_Given passage_.
Stumbled upon: Design for Innovation (Management) Success

James Todhunter collects critical success factors of corporate innovation management, i.e. the things that make a difference, Peter-Anthony Glick added another one in the comments:

– Executive Leadership
– Skill Development
– Innovation Infrastructure
– Network for Innovation Mentoring & Facilitation
– Internal Promotion
– Recognition & Reward for innovation

Nice list but let me add another perspective on corporate innovation management: An apt innovation infrastructure – organizational structures (like processes), competencies and strategies too – needs to be designed. So when frog design strategy director Ravi Chatpar outlines the benefits of an iterative design process, in which design and business strategy impact one another directly, we should listen too. Innovation management can profit from including “designers” early on in the strategic planning process, i.e. have them iterate through various prototypes as a way of refining strategic thinking:

[…] designers should be brought into the innovation process at the very earliest stages. Too many companies still make the mistake of keeping business strategy and design activities separate. From concept through development, designers should function in parallel with corporate decision makers.

_Your tasks_.
1 – Answer these questions about the post on design and innovation management:
(a) Who collects critical success factors of corporate innovation management?
(b) Who added another factor in the comments?
(c) What position does Ravi Chatpar hold?
2 – List every critical success factor of corporate innovation management named in the post on design and innovation management.
3 – Print the part of the post on design and innovation management starting with "[…] designers should" and going on through "corporate decision makers.".

_Dataset content_.

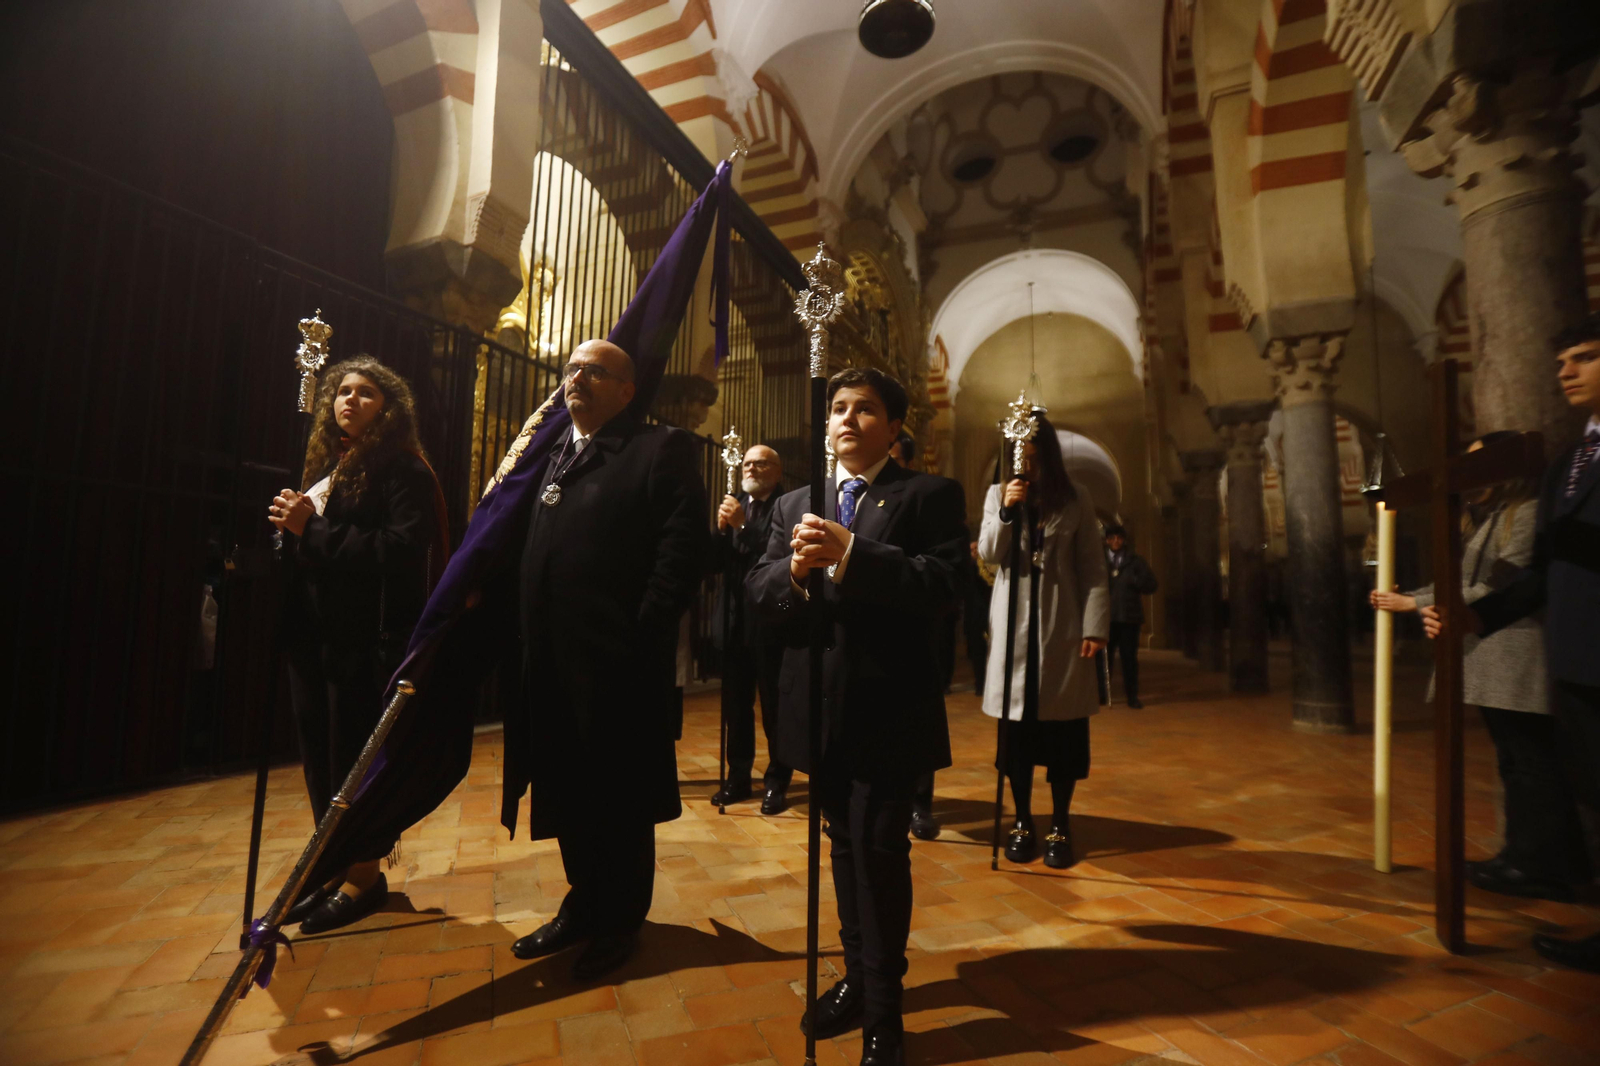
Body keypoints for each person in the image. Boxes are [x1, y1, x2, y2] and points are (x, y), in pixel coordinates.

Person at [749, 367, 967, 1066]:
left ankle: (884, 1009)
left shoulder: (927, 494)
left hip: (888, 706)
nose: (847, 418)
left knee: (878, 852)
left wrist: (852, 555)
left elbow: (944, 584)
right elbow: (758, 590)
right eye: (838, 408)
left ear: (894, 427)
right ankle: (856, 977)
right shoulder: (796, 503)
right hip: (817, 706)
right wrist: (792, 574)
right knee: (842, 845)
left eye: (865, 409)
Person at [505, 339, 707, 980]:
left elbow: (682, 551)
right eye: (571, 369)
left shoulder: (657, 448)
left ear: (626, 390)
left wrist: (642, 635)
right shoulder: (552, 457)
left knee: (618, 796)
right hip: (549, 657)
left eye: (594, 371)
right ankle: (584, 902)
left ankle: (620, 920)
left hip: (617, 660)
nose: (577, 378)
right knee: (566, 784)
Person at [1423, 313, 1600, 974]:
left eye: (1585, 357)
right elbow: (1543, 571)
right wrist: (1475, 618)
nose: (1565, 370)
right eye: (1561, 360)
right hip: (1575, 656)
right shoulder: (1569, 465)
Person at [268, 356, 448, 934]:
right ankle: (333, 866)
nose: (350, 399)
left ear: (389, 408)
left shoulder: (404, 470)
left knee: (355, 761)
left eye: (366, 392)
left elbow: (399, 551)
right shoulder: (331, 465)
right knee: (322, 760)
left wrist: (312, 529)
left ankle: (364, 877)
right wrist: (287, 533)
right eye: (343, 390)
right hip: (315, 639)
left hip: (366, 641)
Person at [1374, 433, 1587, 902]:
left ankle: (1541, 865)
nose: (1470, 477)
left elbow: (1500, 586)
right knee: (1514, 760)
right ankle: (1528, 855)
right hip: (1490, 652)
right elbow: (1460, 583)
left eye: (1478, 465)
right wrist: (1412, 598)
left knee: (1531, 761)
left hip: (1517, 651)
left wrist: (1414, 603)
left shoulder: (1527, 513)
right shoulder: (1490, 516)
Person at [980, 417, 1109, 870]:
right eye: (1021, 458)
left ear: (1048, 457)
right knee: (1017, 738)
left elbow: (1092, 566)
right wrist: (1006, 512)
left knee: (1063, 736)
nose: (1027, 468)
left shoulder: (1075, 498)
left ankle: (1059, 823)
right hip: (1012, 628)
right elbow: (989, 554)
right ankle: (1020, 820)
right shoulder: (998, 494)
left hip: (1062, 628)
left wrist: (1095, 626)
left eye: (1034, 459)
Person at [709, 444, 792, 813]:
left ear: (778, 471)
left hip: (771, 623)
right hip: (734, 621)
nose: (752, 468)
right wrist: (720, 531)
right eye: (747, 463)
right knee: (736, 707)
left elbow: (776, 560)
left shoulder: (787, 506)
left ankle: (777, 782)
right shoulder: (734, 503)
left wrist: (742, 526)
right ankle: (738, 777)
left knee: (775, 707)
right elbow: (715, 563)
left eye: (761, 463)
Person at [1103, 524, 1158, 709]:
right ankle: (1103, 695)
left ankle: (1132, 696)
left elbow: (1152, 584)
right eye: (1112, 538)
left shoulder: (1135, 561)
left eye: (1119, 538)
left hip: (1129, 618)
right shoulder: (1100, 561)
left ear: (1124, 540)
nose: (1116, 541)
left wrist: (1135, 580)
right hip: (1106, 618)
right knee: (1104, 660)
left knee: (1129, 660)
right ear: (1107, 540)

...

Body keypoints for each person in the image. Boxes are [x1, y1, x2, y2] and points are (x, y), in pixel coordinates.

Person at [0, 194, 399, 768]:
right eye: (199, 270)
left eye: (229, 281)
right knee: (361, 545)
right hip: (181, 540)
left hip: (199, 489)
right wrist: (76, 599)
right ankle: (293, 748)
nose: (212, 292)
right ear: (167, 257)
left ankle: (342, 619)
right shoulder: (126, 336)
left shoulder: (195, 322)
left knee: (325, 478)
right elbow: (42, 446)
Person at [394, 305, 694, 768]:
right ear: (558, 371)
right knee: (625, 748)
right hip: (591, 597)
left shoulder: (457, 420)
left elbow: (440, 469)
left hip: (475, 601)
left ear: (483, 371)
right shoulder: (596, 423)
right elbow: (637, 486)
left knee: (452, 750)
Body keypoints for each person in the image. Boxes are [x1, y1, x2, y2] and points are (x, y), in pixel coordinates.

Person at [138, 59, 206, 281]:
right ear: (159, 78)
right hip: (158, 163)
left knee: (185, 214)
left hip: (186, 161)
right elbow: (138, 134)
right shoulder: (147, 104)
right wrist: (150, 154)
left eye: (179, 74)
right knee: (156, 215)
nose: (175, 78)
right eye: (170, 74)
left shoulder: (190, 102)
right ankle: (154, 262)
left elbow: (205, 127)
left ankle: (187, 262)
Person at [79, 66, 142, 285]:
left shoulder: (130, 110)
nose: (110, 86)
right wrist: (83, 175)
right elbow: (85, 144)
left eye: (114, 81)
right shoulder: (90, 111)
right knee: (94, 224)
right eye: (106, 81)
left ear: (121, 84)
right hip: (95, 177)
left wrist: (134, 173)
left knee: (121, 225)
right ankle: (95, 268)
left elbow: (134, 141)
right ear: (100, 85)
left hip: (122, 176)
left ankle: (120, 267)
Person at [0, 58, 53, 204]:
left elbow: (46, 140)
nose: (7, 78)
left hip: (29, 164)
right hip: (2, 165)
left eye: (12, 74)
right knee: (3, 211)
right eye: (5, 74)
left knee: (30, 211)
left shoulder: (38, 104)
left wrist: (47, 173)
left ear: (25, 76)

--

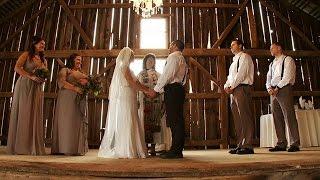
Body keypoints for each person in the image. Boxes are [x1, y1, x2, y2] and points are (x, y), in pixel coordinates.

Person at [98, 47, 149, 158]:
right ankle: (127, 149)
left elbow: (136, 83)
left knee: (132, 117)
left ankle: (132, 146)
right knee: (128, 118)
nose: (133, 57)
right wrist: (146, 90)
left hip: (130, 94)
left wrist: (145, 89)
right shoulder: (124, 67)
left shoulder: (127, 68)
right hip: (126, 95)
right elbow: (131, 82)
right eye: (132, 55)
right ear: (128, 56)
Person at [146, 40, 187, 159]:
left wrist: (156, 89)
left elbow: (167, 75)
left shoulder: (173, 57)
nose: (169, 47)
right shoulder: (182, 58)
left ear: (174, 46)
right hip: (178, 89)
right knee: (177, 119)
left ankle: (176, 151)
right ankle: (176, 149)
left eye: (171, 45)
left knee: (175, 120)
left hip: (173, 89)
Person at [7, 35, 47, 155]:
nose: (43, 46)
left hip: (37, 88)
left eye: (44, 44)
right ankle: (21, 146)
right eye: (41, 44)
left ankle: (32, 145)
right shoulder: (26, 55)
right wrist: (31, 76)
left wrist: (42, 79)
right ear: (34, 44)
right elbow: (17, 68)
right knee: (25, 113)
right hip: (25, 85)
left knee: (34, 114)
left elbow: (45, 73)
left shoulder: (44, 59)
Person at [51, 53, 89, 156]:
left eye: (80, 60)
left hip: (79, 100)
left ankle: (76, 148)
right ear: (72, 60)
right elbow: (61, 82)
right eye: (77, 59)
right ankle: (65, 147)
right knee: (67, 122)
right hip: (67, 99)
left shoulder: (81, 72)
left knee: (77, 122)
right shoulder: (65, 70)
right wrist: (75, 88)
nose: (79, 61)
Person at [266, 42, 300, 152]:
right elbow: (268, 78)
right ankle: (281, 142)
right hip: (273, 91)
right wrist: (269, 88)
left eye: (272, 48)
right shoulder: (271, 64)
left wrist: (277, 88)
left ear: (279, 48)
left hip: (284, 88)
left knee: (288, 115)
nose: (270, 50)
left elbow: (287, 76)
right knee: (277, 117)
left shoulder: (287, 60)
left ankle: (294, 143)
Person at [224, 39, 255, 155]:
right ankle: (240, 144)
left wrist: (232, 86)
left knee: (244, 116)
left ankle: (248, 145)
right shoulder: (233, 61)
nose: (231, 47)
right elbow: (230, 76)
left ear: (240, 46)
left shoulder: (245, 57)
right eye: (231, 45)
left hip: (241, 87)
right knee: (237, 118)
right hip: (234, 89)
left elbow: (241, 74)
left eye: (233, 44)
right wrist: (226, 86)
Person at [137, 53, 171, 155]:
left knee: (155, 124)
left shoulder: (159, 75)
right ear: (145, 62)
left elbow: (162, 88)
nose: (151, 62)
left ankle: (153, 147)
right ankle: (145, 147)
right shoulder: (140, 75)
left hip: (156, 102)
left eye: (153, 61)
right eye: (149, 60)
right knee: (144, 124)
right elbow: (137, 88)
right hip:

_Answers for each item_.
1 –
(a) James Todhunter
(b) Peter-Anthony Glick
(c) Strategy director at frog design

2 –
- Executive Leadership
- Skill Development
- Innovation Infrastructure
- Network for Innovation Mentoring & Facilitation
- Internal Promotion
- Recognition & Reward for innovation

3 –
[…] designers should be brought into the innovation process at the very earliest stages. Too many companies still make the mistake of keeping business strategy and design activities separate. From concept through development, designers should function in parallel with corporate decision makers.